### Task statement
Please give again, exactly and in full, each line from the one holding "Beschreibun" to the end of the listing.

◇ ◇ ◇ ◇

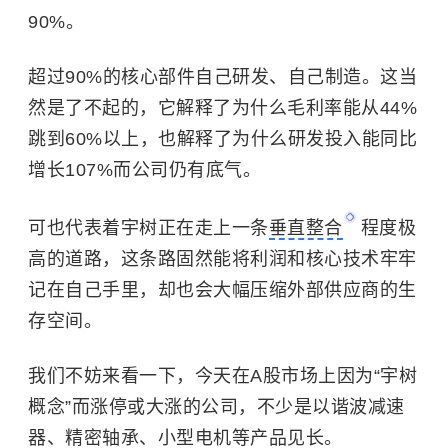
90%。
超过90%的核心部件自己研发、自己制造。这当
然是了不起的，它解释了为什么毛利率能从44%
跳到60%以上，也解释了为什么研发投入能同比
增长107%而公司仍有底气。
可也代表着宇树正在走上一条
垂直整合
程度极
高的道路，这条路固然能将利润和核心技术牢牢
记在自己手里，却也会大幅压缩外部供应商的生
存空间。
我们不妨来看一下，今天在A股市场上因为“宇树
概念”而涨停或大涨的公司，不少是以谐波减速
器、精密轴承、小型电机等产品见长。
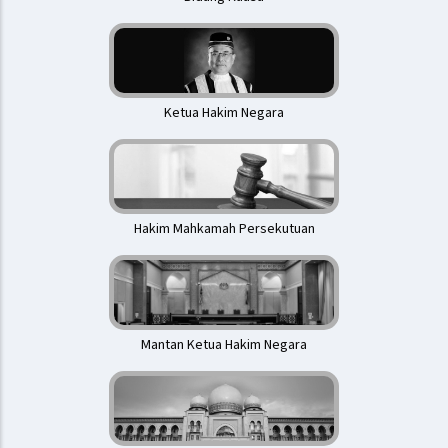
Ketua Hakim Negara
Hakim Mahkamah Persekutuan
Mantan Ketua Hakim Negara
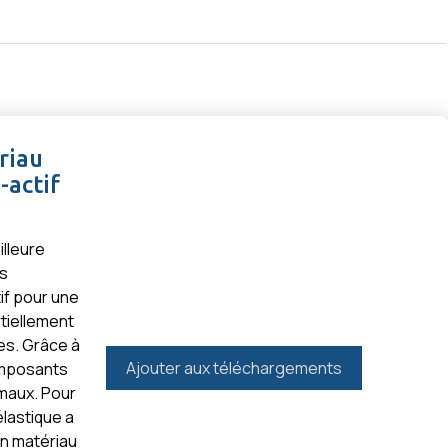
Mes publications
PUBLICATIONS
ACTUALITÉS
A PROPOS
CARRIÈRES
riau
-actif
lleure
es
if pour une
tiellement
es. Grâce à
Ajouter aux téléchargements
omposants
imaux. Pour
élastique a
un matériau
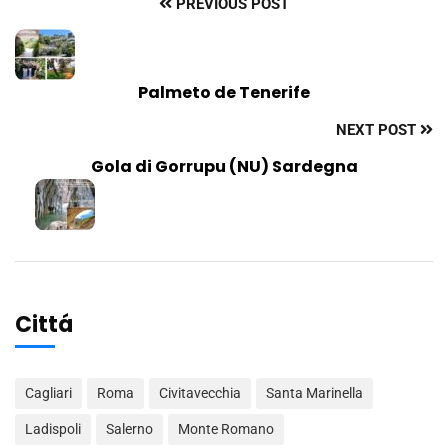
PREVIOUS POST
Palmeto de Tenerife
NEXT POST
Gola di Gorrupu (NU) Sardegna
Cittá
Cagliari
Roma
Civitavecchia
Santa Marinella
Ladispoli
Salerno
Monte Romano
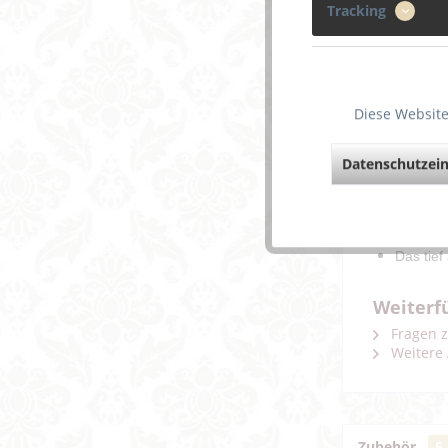
Tracking
Diese Website
Beschreibun
Datenschutzein
Träumen
Dann ist
Dieses M
Das tief
Weiterf
Fragen z
Weitere 
Zubehör
5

◇ ◇ ◇ ◇

### Task result
Beschreibun
Datenschutzein
Träumen
Dann ist
Dieses M
Das tief
Weiterf
Fragen z
Weitere 
Zubehör
5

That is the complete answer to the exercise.